新そよ風に乗って 〜憧憬〜
「あの……此処、何処ですか?」
高橋さんが、運転席のドアを開けて外に出た。それと同時にスッと冷気が車内に入ってきて少しだけ空気が動き、外に出た高橋さんの姿を目で追っていると、助手席側に回って来たので此処で降りるのかなと思った。

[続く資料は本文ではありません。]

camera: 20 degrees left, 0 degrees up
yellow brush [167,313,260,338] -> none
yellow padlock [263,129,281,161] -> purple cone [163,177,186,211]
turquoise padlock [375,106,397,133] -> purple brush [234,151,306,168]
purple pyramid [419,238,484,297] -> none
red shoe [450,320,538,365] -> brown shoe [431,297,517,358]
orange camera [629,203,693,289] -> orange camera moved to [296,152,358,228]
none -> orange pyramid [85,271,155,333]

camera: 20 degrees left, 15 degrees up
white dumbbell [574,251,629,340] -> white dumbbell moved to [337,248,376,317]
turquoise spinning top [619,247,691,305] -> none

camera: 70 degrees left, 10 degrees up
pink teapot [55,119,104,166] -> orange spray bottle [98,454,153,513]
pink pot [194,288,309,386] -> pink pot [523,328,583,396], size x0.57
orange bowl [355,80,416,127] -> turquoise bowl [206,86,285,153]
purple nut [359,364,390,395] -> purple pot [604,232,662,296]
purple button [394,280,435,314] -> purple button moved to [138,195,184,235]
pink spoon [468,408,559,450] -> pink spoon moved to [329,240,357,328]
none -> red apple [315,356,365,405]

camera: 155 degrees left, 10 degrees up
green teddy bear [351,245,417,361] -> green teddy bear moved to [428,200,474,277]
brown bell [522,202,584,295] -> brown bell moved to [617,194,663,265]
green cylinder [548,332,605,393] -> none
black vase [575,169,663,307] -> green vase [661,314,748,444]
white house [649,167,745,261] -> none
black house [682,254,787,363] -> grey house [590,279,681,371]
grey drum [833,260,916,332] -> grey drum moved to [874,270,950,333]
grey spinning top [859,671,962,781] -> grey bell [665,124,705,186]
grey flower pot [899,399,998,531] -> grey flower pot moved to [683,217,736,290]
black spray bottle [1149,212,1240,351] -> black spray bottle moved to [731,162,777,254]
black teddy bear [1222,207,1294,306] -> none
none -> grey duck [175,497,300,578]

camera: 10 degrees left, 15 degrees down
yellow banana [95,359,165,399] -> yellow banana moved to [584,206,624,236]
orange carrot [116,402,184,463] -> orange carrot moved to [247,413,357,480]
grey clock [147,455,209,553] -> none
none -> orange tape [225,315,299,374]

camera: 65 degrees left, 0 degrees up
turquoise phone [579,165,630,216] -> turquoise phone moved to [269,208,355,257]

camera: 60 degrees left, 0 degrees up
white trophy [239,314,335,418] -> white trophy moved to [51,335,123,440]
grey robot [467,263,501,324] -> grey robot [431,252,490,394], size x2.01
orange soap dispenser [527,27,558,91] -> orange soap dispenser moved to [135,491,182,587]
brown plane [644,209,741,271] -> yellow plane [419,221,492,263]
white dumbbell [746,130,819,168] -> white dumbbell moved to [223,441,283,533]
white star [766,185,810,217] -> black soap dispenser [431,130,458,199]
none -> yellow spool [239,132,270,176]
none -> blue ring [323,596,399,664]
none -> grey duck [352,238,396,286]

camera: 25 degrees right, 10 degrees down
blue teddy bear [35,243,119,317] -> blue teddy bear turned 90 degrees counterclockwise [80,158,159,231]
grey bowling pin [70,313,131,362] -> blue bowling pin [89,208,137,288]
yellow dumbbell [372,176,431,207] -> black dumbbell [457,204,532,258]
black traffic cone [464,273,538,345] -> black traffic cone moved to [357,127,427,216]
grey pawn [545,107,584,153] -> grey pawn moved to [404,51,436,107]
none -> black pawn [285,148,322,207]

そして、高橋さんが助手席のドアを開けた瞬間、冷気が一気に車内に入ってきた。
寒い……。
「降りて」
「あっ、はい」
高橋さんは後部座席からコートを取ると私に着せてくれて、高橋さんが自分のコートを羽織っている間、辺りをもう1度グルッと見渡して気づいた。
見覚えのある、この場所。
パッと空を見上げると、星屑をちりばめた夜空が広がっていた。
先週、満天の星空を見たいと言って此処に来ようとして……。
夜空を見上げながら、涙が溢れた。
高橋さんがトランクから何かを出したのか、トランクを閉める音が後方から聞こえてこちらに来ると、背中からフリースを黙って肩から掛けてくれた。
止めようと思っても、止まらない涙。
泣いてしまっているので、お礼の言葉がなかなか出てこない。
「ありがとうございます。でも……先週、此処に来るはずだったのに……来る前に父が、父が……。此処に来ると分かっていたら私は……来たくなかったです。そのことを……あの時のことを思い出してしまうから」
連れてきてもらって、こんなことを言うのは失礼だとは分かっている。でも今は、まだ来たくなかった。
「だから、連れてきた」
エッ……。
「多分、お前はそう考えると思ったから連れてきた」
「どうして……どうしてですか? 何故ですか? 何故、分かっていて……高橋さんは……」
余計に涙が溢れてきて、掛けて貰ったフリースをギュッと首のところで握りしめながら高橋さんを見た。